New research finds the 'ancient past' matters as much as present climate and human impacts in explaining global biodiversity patterns

AMHERST, Mass. – While scientists have long sought to understand the factors that structure global biodiversity patterns, much of their research has focused on present-day climate, such as patterns of temperature or rainfall, or recent human impacts well-known to influence biodiversity, like urbanization and the destruction of wild lands.

What many of these studies overlook, however, is that present-day biodiversity patterns are the outcome of thousands of years of changes in Earth’s climate and, more recently, prehistoric human activity, say authors of a new study published today in Proceedings of the National Academy of Sciences. Their study reports, for the first time, that current patterns of mammal diversity across the world’s tropical and subtropical regions are structured by both past and present climate and human impacts. The findings imply that the present-day distribution of life’s diversity on Earth is not necessarily driven by recent climate or human impacts. Instead, the study shows that legacies of the ancient past continue to structure patterns of life on Earth today.

“We have long assumed that present-day biodiversity patterns reflect present-day factors, such as contemporary climate and human activity,” says study lead author John Rowan, Darwin fellow in organismic and evolutionary biology at the University of Massachusetts Amherst. “Our study shows that climate changes and human impacts that occurred over the last 100,000 years continue to shape tropical and subtropical mammal biodiversity today. In fact, we found that climatic and anthropogenic legacies of the ancient past can often override their present-day counterparts in terms of importance.”

Rowan and his colleagues analyzed a database of 515 mammal communities across the globe, which took several years to compile. For each mammal community, they collected detailed data on the species present, their ecological traits (body size, diet, etc.), and their phylogenetic, or evolutionary, relationships to one another. They then used this information to measure the ecological and phylogenetic structure of each community, and asked whether patterns of community structure were best explained by present-day climate (current temperature and rainfall), Quaternary paleoclimate changes (changes in temperature and rainfall from ~22,000 years ago to the present, and from ~6,000 years ago to the present), recent human activity (land-use transformation since the Industrial Revolution), or prehistoric human activity (human-driven mammal extinctions that occurred over the last ~100,000 years).

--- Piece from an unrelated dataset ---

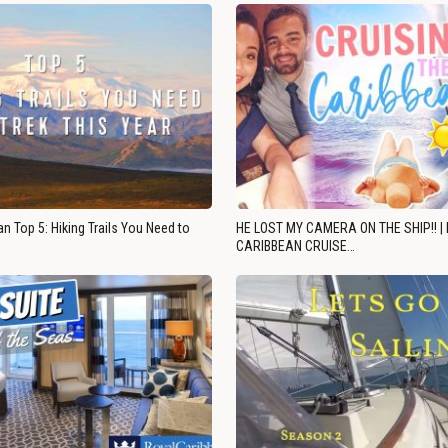
n Top 5: Hiking Trails You Need to
HE LOST MY CAMERA ON THE SHIP!! |
CARIBBEAN CRUISE…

They found that across the world’s tropical and subtropical regions, past and present climate and human impacts co-determine mammal community structure, but that the specific effects vary by region. Changes in climate during the ‘Ice Ages’ have caused some species to shift their ranges over thousands of years as they tracked their preferred habitats, whereas prehistoric humans caused extinctions of many species as they spread out of Africa across the world during the last 100,000 years.

“In South and Central America, we found a very strong signal that mammals in this region have been shaped by prehistoric human-driven extinctions,” Rowan explains. “When humans arrived in the Americas in the last 20,000 years or so, we knew they decimated the region’s mammal faunas. What we didn’t know was that the effects of this event continue to linger in the surviving communities today.” Conversely, Africa was lightly impacted by these extinctions and the region’s present-day communities are mainly shaped by current and paleo- climates. Southeast Asia and Madagascar also have their own suite of past and present climatic and human factors that shape them.

The authors say this is one of the most important finding of their study: there is no one-size-fits-all explanation for what structures mammal biodiversity across the world. Each of the world’s major regions has a unique ecological and evolutionary history, and these histories continue to strongly influence the distribution and diversity of mammalian life on Earth. Both of these factors – ancient climate change and human impacts – are important for understanding why and how species became distributed the way we see them today.

Joining UMass Amherst’s Rowan as co-authors were: Lydia Beaudrot, assistant professor of biosciences at Rice University; Janet Franklin, distinguished professor of botany and plant science at the University of California, Riverside; Kaye Reed, president’s professor and director of the School of Human Evolution and Social Change at Arizona State University; Irene Smail, doctoral candidate in evolutionary anthropology at Arizona State University; and from UMass Amherst Andrew Zamora, doctoral candidate in anthropology, and Jason Kamilar, associate professor of anthropology.

Kamilar hopes the team’s findings will help guide future research. “As scientists continue to understand global patterns of biodiversity, we suggest they incorporate past climate and human impact factors into their studies,” he says. “This will result in a more holistic understanding of what drives biodiversity, and how it may respond to ongoing and future human-caused changes in the 21st century.”

The full study, “Geographically divergent evolutionary and ecological legacies shape mammal biodiversity in the global tropics and subtropics,” is available online at PNAS.org.